Man holding blocked ear after swimming.

It’s now day two. There’s still total blockage in your right ear. You haven’t been able to hear a thing on that side since yesterday morning. Your left ear is picking up the slack, of course, but only being able to hear from a single direction leaves you feeling off-balance. You were hoping it would have cleared up after a good night’s sleep, but that’s not the case. So will your clogged ear improve soon?

It probably won’t be a huge shock to learn that the number one variable in predicting the duration of your clogged ear is the cause of the blockage. Some blockages subside on their own and rather quickly at that; others could linger and call for medical intervention.

You shouldn’t allow your blockage to linger for longer than a week, as a general rule, without having it examined.

When Should I Be Concerned About a Clogged Ear?

You will most likely start contemplating the reason for your blockage after about a couple of days. You’ll most likely start thinking about what you’ve been doing over the last couple of days: for example, did you get water in your ear somehow?

How about your state of health? Do have any symptoms of an ear infection? You might want to make an appointment if that’s the case.

Those questions are truly just the tip of the iceberg. A blocked ear could have multiple possible causes:

  • Build-up of earwax: If earwax gets compacted or is not thoroughly draining it can result in blockages..
  • Air pressure changes: Once in a while, your Eustachian tube can fail to properly adjust to changes in air pressure, causing the feeling of a temporary blockage in your ear or ears.
  • Irreversible loss of hearing: Some forms of hearing loss feel a lot like a blocked ear. You should make an appointment if your “clogged ear” persists longer than it should.
  • Ear Infection: An ear infection can bring about fluid buildup and inflammation that eventually blocks your ears.
  • Growths: Your ears can have growths, lumps, and bulges which can even block your ears.
  • Allergies: Fluid production and swelling can manifest when the body’s immune system goes to work – as a reaction to an allergic reaction.
  • Water trapped in the ear canal or eustachian tube: Water and sweat can become trapped in the little areas of your ear with surprising ease. (If you often sweat copiously, this can certainly end up temporarily clogging your ears).
  • Sinus infection: Sinus infections can produce fluid buildup in your ears because your ears, nose and throat are all interconnected (causing a clog).

How to Get Your Ears Back to Normal as Fast as You Can

So, if air pressure is the culprit, your ears will usually get back to normal in a day or two.
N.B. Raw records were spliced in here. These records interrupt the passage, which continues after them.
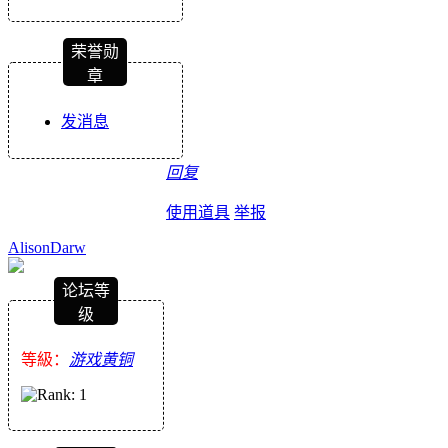
荣誉勋
章
发消息
回复
使用道具
举报
AlisonDarw
论坛等
级
等級：
游戏黄铜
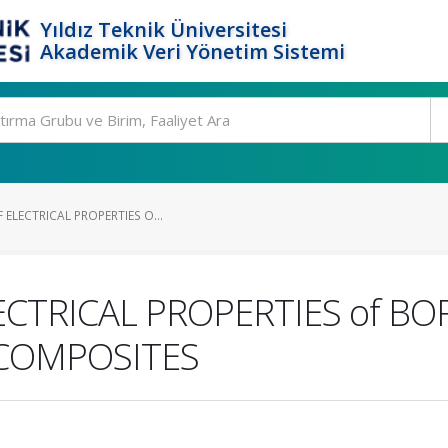
Yıldız Teknik Üniversitesi
Akademik Veri Yönetim Sistemi
 ELECTRICAL PROPERTIES O...
LECTRICAL PROPERTIES of B
 COMPOSITES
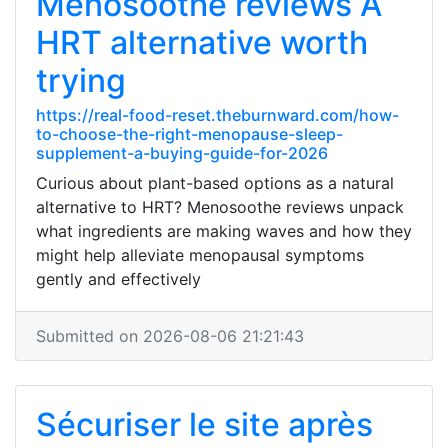
Menosoothe reviews A
HRT alternative worth
trying
https://real-food-reset.theburnward.com/how-
to-choose-the-right-menopause-sleep-
supplement-a-buying-guide-for-2026
Curious about plant-based options as a natural
alternative to HRT? Menosoothe reviews unpack
what ingredients are making waves and how they
might help alleviate menopausal symptoms
gently and effectively
Submitted on 2026-08-06 21:21:43
Sécuriser le site après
You may have to wait for your immune system to kick in if your blockage is due to an ear infection (you might need an antibiotic to get faster relief). And that might take as much as a week or two. You might have to wait even longer than that if you have a sinus infection.

Getting your ears back to normal as rapidly as possible, then, will normally involve a bit of patience (though that may feel counterintuitive), and your expectations need to be, well, adjustable.

Your first and most important job is to not make the situation worse. When you first start to feel like your ears are blocked, it may be tempting to try and use cotton swabs to clean them out. All sorts of issues, from ear infections to loss of hearing, can come from using cotton swabs so this can be a particularly dangerous approach. You will probably make the situation worse if you use cotton swabs.

It’s Possible That Your “Blockage” is Hearing Loss

So, if your ear is still clogged on day two and you don’t have any really great ideas as to what’s causing it, you might be understandably impatient. In nearly all cases, your blockage will clear itself up after a few days. But it may be, as a general rule of thumb, a good idea to come see us if your blockage persists for more than a week.

Early indications of hearing loss can also feel like blocked ears. And you shouldn’t ignore hearing loss because, as you’ve most likely read in our other posts, it can cause a whole host of other health issues.

Being careful not to worsen the problem will usually permit the body to clear up the situation on its own. But intervention may be needed when those natural means do not succeed. How long that takes will vary depending on the underlying cause of your blocked ears.